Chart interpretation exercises
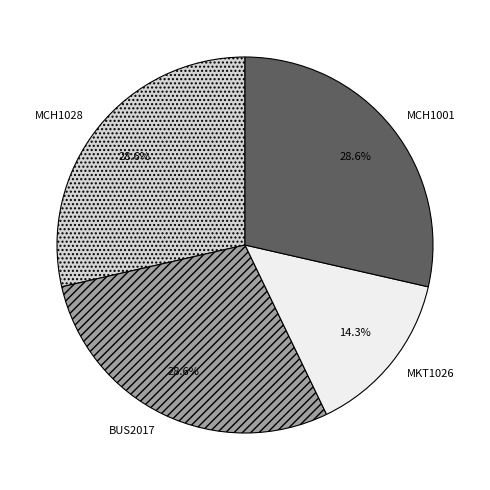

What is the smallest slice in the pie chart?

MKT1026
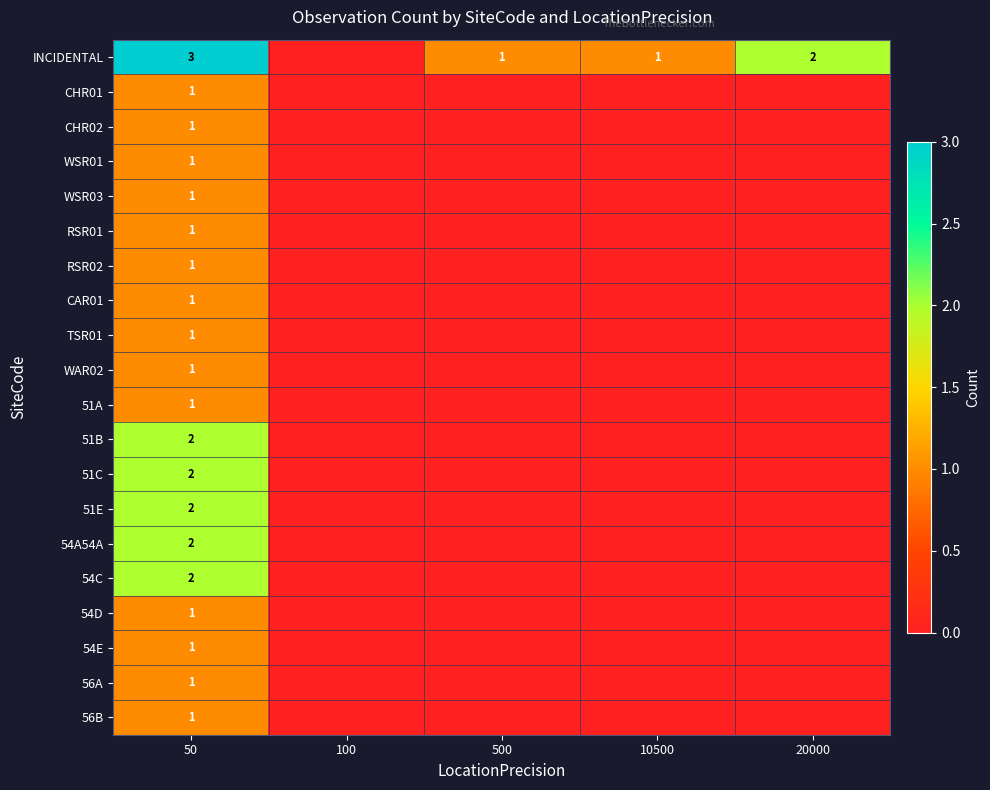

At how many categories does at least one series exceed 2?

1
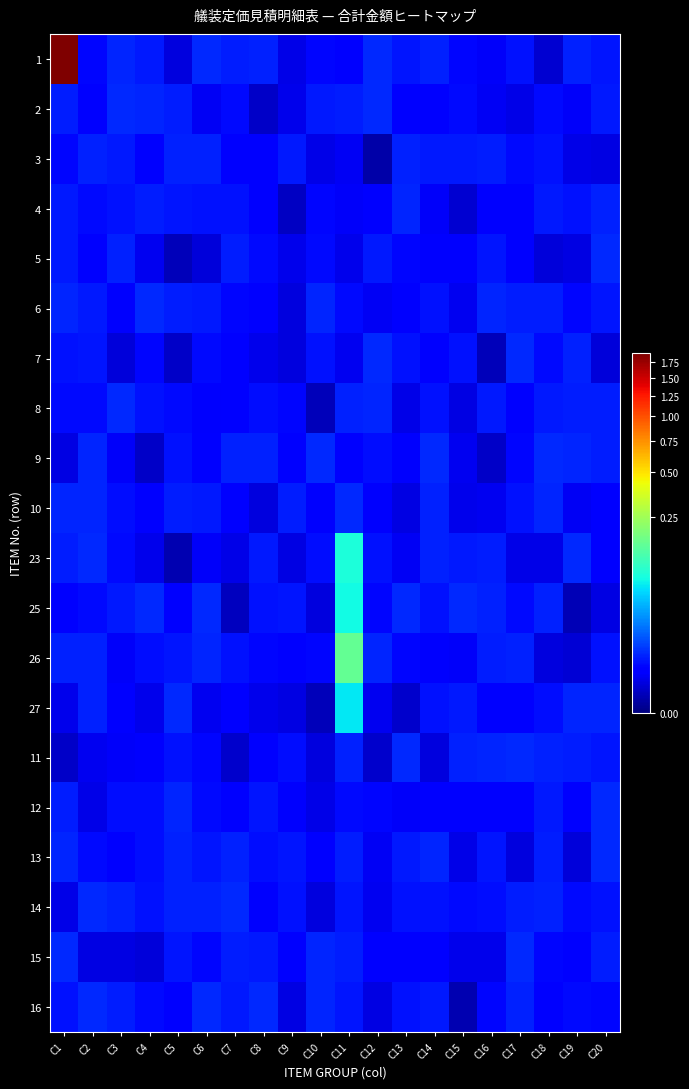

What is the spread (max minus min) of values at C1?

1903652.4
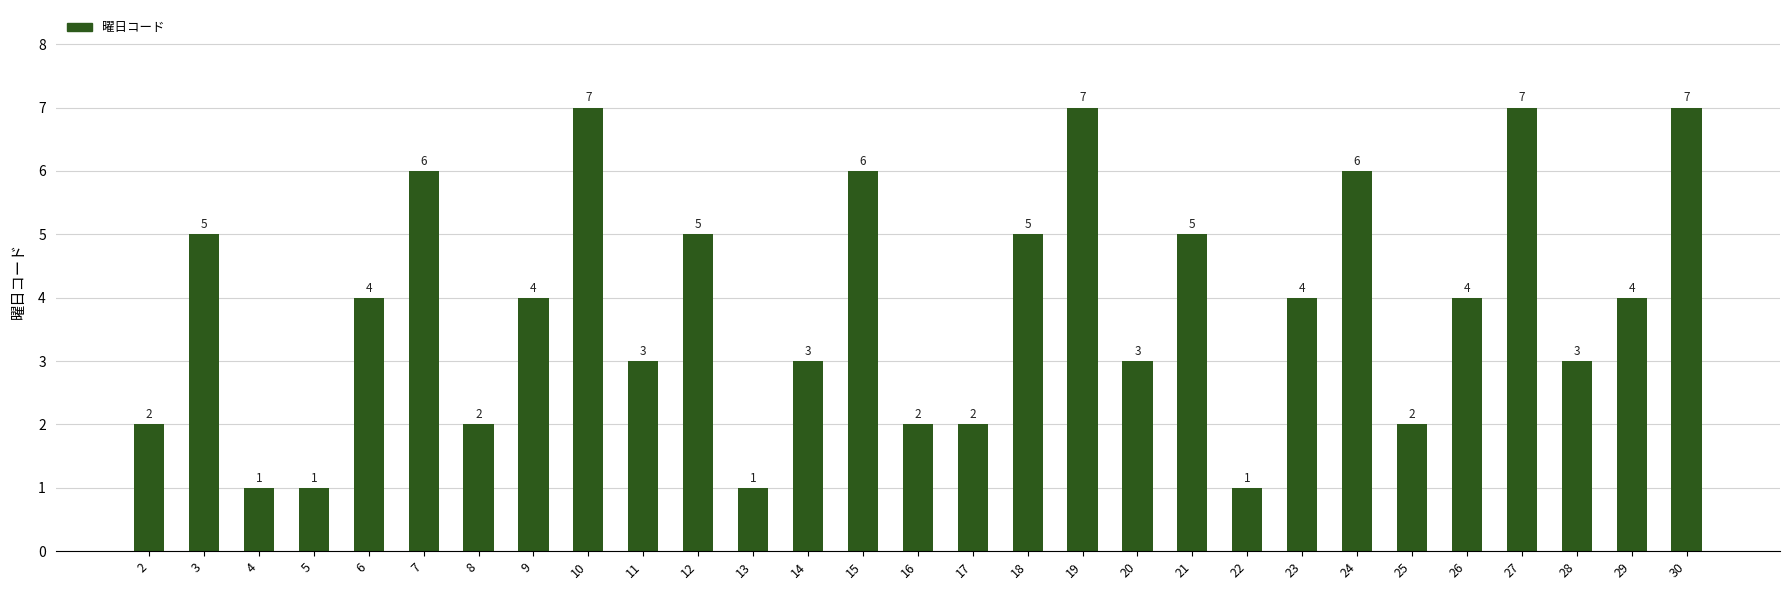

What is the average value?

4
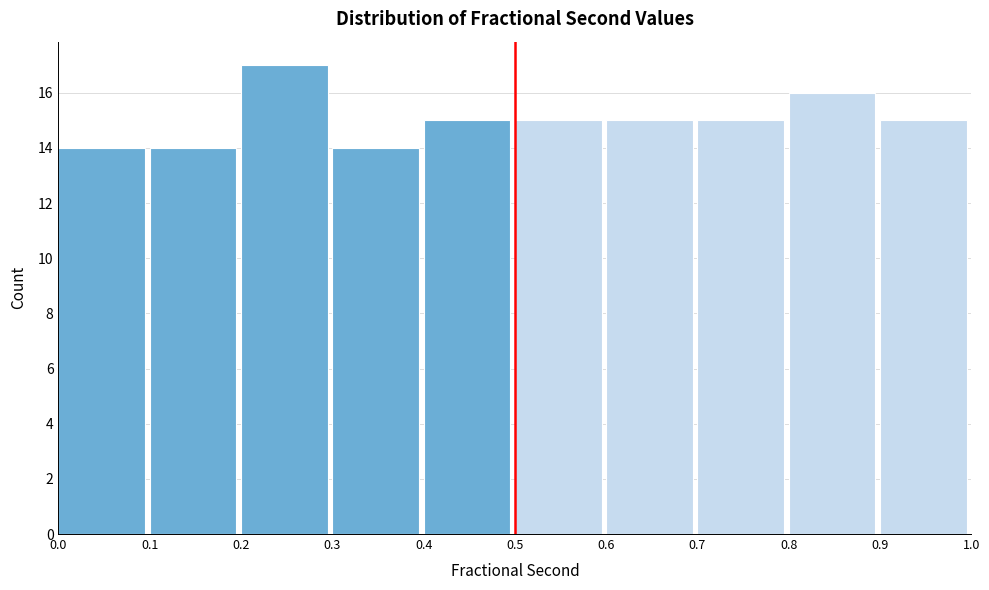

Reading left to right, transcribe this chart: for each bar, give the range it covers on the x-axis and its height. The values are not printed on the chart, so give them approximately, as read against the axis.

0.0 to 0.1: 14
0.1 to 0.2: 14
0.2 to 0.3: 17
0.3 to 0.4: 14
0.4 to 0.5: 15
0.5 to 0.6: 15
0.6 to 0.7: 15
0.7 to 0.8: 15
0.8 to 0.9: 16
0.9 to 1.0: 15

• WORK INSTRUCTION: Count the lines in the records that contain the word "What". Reply with the number alone.

• OUTPUT: 3